Вопрос о внутрикультурных размерностях литературной системы, собственно смысловых моментах ее организации (как и структурности литературного поля вообще) я задеваю здесь не случайно. Парадоксальность образа литературы, возникающего при чтении Словаря, для меня в том, что социальная динамика литературы – она и дает ощущение наполненности, скорости литературных жизней – в материале крайне остра, тогда как моменты структурности, членораздельности литературного взаимодействия выглядят бледнее. Дело тут, конечно же, не в Словаре, а в литературе, в особенностях литературного сообщества, фонда его идей и представлений. О них и хотелось бы сказать несколько слов, обобщая опыт многократного чтения Словаря «для себя» и «для дела». Социологи знают, что величине системы (включая чисто количественные ее параметры) соответствуют более сложные – не только по количеству связей, но и по их характеру, типу, уровню – принципы ее организации. В этом смысле наличие культуры как особого измерения совместной деятельности людей указывает на сверхсложность человеческого сообщества во множестве его видов и форм. Если говорить кратко и общо, в русской литературе XIX в. – то есть в период ее наибольшей развитости и наивысшего авторитета – слабы механизмы внутренней упорядоченности, самоорганизации, а стало быть – зыбки границы (выражаясь языком биологии) между системой и средой.
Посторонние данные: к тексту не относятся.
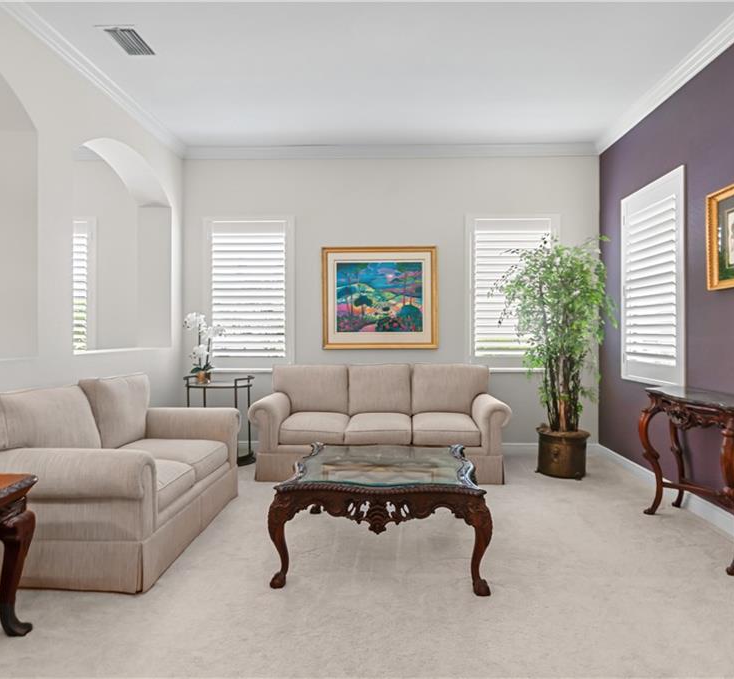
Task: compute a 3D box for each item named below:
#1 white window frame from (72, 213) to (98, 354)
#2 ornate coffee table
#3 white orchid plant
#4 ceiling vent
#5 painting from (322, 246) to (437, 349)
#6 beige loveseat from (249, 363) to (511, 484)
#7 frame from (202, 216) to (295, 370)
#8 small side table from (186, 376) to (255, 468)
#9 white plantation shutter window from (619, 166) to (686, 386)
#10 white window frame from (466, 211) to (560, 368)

Система с недостаточной отчетливостью вычленена, автономна, что в другом аспекте сказывается в ее слабой внутренней организованности, а это, вообще говоря, и составляет предпосылки «вождизма». Обсуждать эту ситуацию с должной подробностью как проблему социологии культуры здесь, увы, места нет, но обращает на себя внимание весьма скромная роль литературных групп, школ, направлений, течений при высокой значимости поколенческих маркировок и общеидеологических опознавательных знаков (начало XX в. как будто дает здесь некоторые сдвиги, следствие символизма и реакцию на него, но они оказываются прерваны войной, революцией и постреволюционными событиями).